Along the eastern and southeastern fringe of Florida Bay, long-term net flow patterns have been established by mooring current meters in the major tidal channels that connect Florida Bay with Hawk Channel on the Atlantic side of the keys. Seven tidal channels in the Upper and Middle Keys have been investigated over the past five years. Results from Tavernier Creek are inconclusive at this time. During a 97-day study period from mid June through mid September 1994, the net flow was into Florida Bay from the start of the study through mid August, then out of the bay through the end of the study period. The data may reveal part of a seasonal pattern, but the net flow past the current meter for this specific time period was nearly zero.

Data from Snake Creek and Whale Harbor Channel collected during the latter part of 1994 and early 1995 reveal an anomalous, though probably local condition in which the long-term nontidal flow is out of Hawk Channel and into Florida Bay. Data from Snake Creek, collected from July 1, 1994 to January 3, 1995 indicate an inflow with a resultant speed of 5.4 cm s-1. Current meter data from Whale Harbor Channel (adjacent to Snake Creek on the Key West side) collected from September 20 to December 13, 1994 show a net inflow with a resultant speed of 7.6 cm s-1.

********

> [Work to be completed]:
Copy the part of the Florida Bay tidal channel passage that starts with "Data from Snake Creek and" and goes on through "7.6 cm s-1.".

********

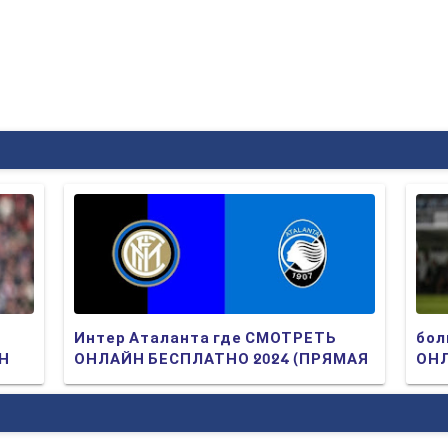
Интер Аталанта где СМОТРЕТЬ
бол
ЙН
ОНЛАЙН БЕСПЛАТНО 2024 (ПРЯМАЯ
ОНЛ
ТРАНСЛЯЦИЯ)
ТР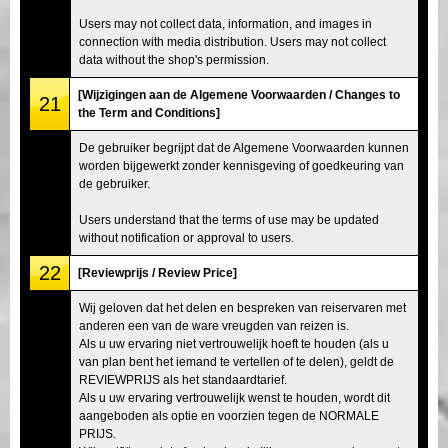
Users may not collect data, information, and images in
connection with media distribution. Users may not collect
data without the shop's permission.
[Wijzigingen aan de Algemene Voorwaarden / Changes to
21
the Term and Conditions]
De gebruiker begrijpt dat de Algemene Voorwaarden kunnen
worden bijgewerkt zonder kennisgeving of goedkeuring van
de gebruiker.
Users understand that the terms of use may be updated
without notification or approval to users.
22
[Reviewprijs / Review Price]
Wij geloven dat het delen en bespreken van reiservaren met
anderen een van de ware vreugden van reizen is.
Als u uw ervaring niet vertrouwelijk hoeft te houden (als u
van plan bent het iemand te vertellen of te delen), geldt de
REVIEWPRIJS als het standaardtarief.
Als u uw ervaring vertrouwelijk wenst te houden, wordt dit
aangeboden als optie en voorzien tegen de NORMALE
PRIJS.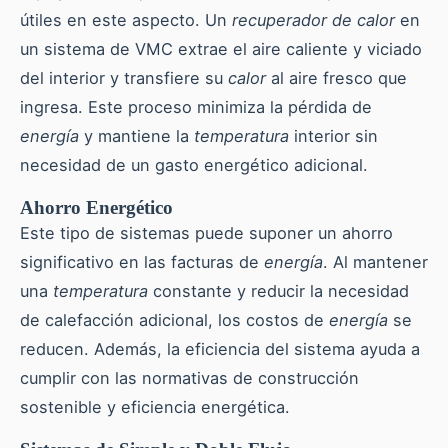
útiles en este aspecto. Un
recuperador de calor
en
un sistema de VMC extrae el aire caliente y viciado
del interior y transfiere su
calor
al aire fresco que
ingresa. Este proceso minimiza la pérdida de
energía
y mantiene la
temperatura
interior sin
necesidad de un gasto energético adicional.
Ahorro Energético
Este tipo de sistemas puede suponer un ahorro
significativo en las facturas de
energía
. Al mantener
una
temperatura
constante y reducir la necesidad
de calefacción adicional, los costos de
energía
se
reducen. Además, la eficiencia del sistema ayuda a
cumplir con las normativas de construcción
sostenible y eficiencia energética.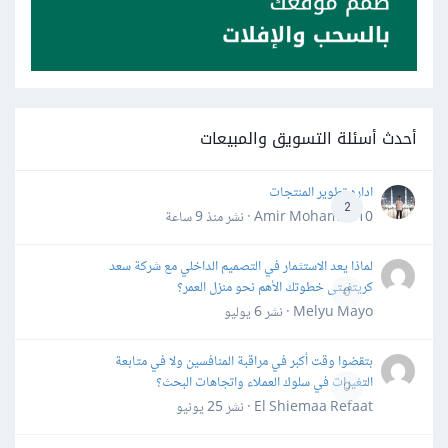
أحدث أسئلة التسويق والمبيعات
اداره تطوير المنتجات
2
Amir Mohamed10 · نشر
منذ 9 ساعة
لماذا يعد الاستثمار في التصميم الداخلي مع شركة سعد
كريتفيتى خطوتك الأهم نحو منزل العمر؟
0
Melyu Mayo · نشر
6 يوليو
بتقضوا وقت أكبر في مراقبة المنافسين ولا في متابعة
التغيرات في سلوك العملاء واتجاهات البحث؟
0
El Shiemaa Refaat · نشر
25 يونيو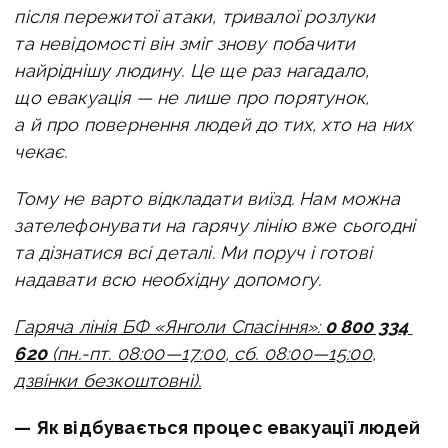
після пережитої атаки, тривалої розлуки
та невідомості він зміг знову побачити
найріднішу людину. Це ще раз нагадало,
що евакуація — не лише про порятунок,
а й про повернення людей до тих, хто на них
чекає.
Тому не варто відкладати виїзд. Нам можна
зателефонувати на гарячу лінію вже сьогодні
та дізнатися всі деталі. Ми поруч і готові
надавати всю необхідну допомогу.
Гаряча лінія БФ «Янголи Спасіння»:
0 800 334
620
(пн.-пт.
08:00—17:00
, сб.
08:00—15:00
,
дзвінки безкоштовні).
— Як відбувається процес евакуації людей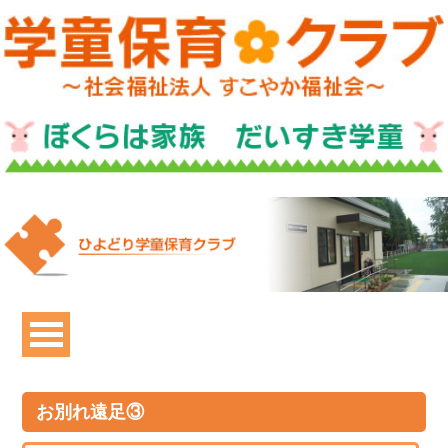
お別れ遠足③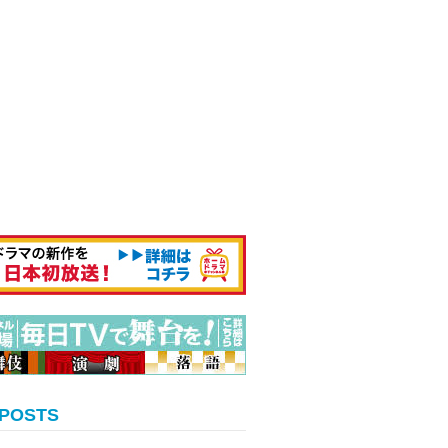
 POSTS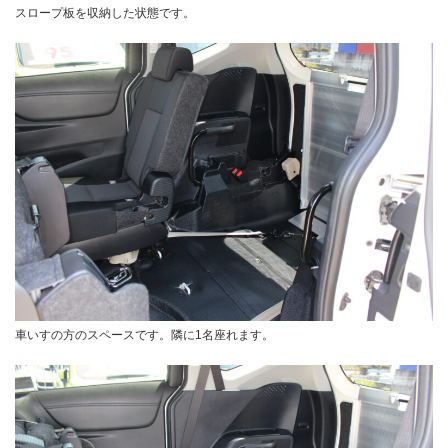
スロープ板を収納した状態です。
車いすの方のスペースです。隣に1名座れます。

********

> [Answer area]:
Data from Snake Creek and Whale Harbor Channel collected during the latter part of 1994 and early 1995 reveal an anomalous, though probably local condition in which the long-term nontidal flow is out of Hawk Channel and into Florida Bay. Data from Snake Creek, collected from July 1, 1994 to January 3, 1995 indicate an inflow with a resultant speed of 5.4 cm s-1. Current meter data from Whale Harbor Channel (adjacent to Snake Creek on the Key West side) collected from September 20 to December 13, 1994 show a net inflow with a resultant speed of 7.6 cm s-1.